With more than 35,000 licensed & state-sanctioned cannabis businesses, the US cannabis industry is generating billions of dollars in revenue every month, with an estimated 70% which remains in cash.
In 2022, the industry is on track to generate $30 Billion in sales with millions of Americans participating as purchasers in the regulated medical or adult use cannabis market across 37 states.
If, as projected, only 30% of the US cannabis industry is banked, which based on sales just this year, means that 100s of Millions of dollars in cash likely remains unbanked, creating a significant public safety risk for employees, patients, consumers, and police officers.
Law Enforcement Benefits When Licensed Businesses Can Bank Business Revenue
FACTS: What the Cannabis Banking Bill Does
- The Secure and Fair Enforcement (SAFE) Banking Act is a public safety bill that would allow banks to take deposits from lawfully licensed, state sanctioned cannabis companies. It does not change the federal status of cannabis, nor impose any obligation upon any state that has not otherwise decided to have a cannabis program within their jurisdiction.
- SAFE Banking makes it harder for illegal drug cartels to bank their illicit proceeds by ensuring that only licensed operators have access to legal banks.
- SAFE Banking gets cash off the streets and into US banks and credit unions.
MYTHS: What the Cannabis Banking Bill Does Not Do
- SAFE Banking does not change the legal status of cannabis in any state or municipality, or on the federal level.
- SAFE Banking does not force any state, county, or city to allow cannabis in its jurisdiction if it otherwise decides.
- SAFE Banking does not create a pathway for illegal drug cartels to bank their illicit proceeds because of the rigorous KNOW YOUR CUSTOMER & ANTI-MONEY LAUNDERING (KYC/AML) requirements included in the bill.
- When businesses are FORCED to operate only in cash only, monitoring for tax fraud and suspicious activity is significantly more difficult.
- When businesses are FORCED to operate only in cash, they are vulnerable to theft, robbery, and the violence that accompanies those crimes.
- When businesses are FORCED to operate only in cash, hundreds of thousands of employees have to transport their pay and business revenues in cash, making them targets for criminals.
- SAFE Banking helps law enforcement by creating digital, traceable business records and allowing limited resources to target illegitimate cartel activity.
Law Enforcement Case for SAFE Banking
Reduce Cash Motivated Crimes
The principal goal of the SAFE Banking Act is to increase public safety by reducing the amount of cash on hand at state-legal cannabis businesses. A recent analysis of robberies at Washington State cannabis businesses indicated that cash dominates as the target for cannabis store robberies and while cannabis products also play a role, it is almost always in combination with cash.

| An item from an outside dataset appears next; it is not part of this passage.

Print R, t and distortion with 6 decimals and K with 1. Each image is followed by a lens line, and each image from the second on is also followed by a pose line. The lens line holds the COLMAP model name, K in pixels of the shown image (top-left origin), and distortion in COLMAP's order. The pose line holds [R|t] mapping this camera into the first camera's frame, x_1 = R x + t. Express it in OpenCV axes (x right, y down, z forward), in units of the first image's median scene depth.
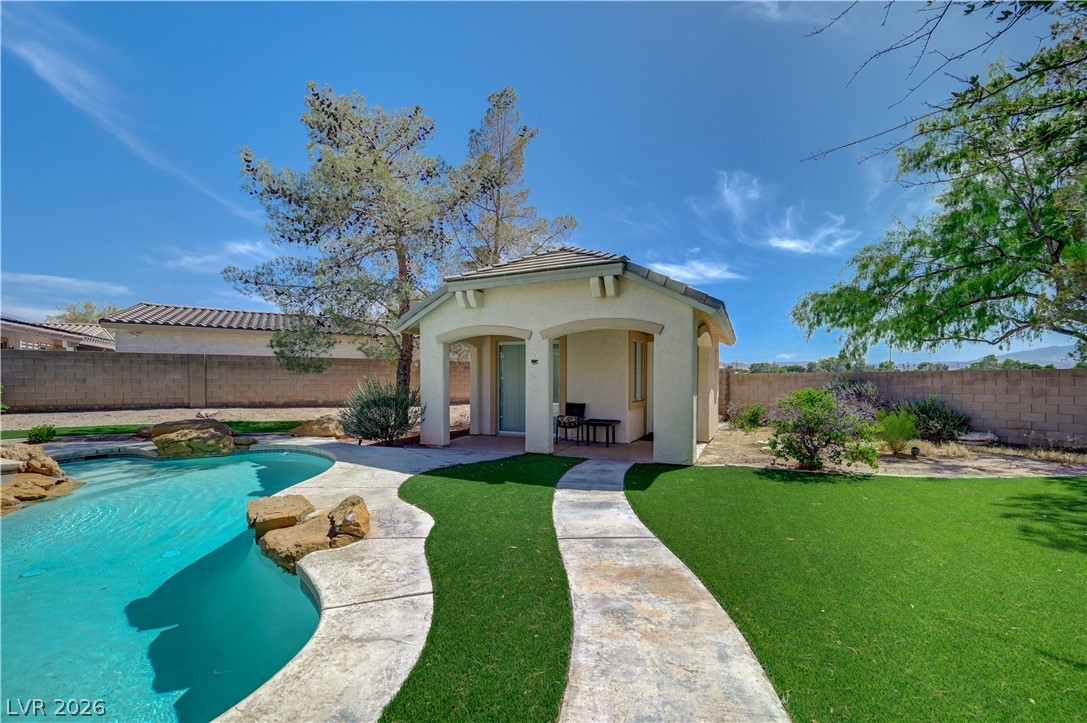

In recent years, society has seen a shift away from an economy based primarily in cash, but when it comes to cannabis businesses, they do not have equal access to traditional banking services. Forcing businesses to operate in cash increases the potential for crimes of opportunity, as unfortunately has been seen too often in the state-legal cannabis industry.
Dilute Transnational Criminal Organizations
State-legal, regulated cannabis in the United States has led U.S. Customs and Border Protection to focus on other more serious threats, and access to banking helps sort out lawful compliant operators from illicit cartels. According to the Congressional Research Service, “since the first states began legalizing marijuana for recreational use in 2012, there has been a decline in seizures of the drug by U.S. Customs and Border Protection (CBP). CBP seized 582,413 pounds of marijuana nationwide at and between ports of entry in FY2020, which is down more than 80% from 2,822,478 pounds in FY2012.”
Increase Anti-Money Laundering Compliance
The SAFE Banking Act directs the Financial Crimes Enforcement Network (FinCEN) to update its 2014 guidance on filing Suspicious Activity Reports (SARs) for cannabis activity. While 2014 FinCEN guidance does not explicitly address legacy funds, it provides detailed direction as to the filing of SARs that apply to deposit of legacy funds whenever made.
The SAFE Banking Act directs FinCEN, in coordination with federal banking agencies, to update and enhance its guidance to provide the necessary clarity for financial institutions to safely provide financial services to legitimate cannabis businesses. This guidance will continue to address the SARs filing requirements, but it also should address customer due diligence and enhanced due diligence, such as direction for banks to ensure that such businesses comply with all applicable federal and state tax laws and licensing laws.
Reduce Tax Fraud
In a letter to Congressional Leadership, the National Association of Attorneys General noted that “Compliance with tax laws and requirements would be simpler and easier to enforce with the regulated tracking of funds in the banking system, resulting in higher tax revenues.”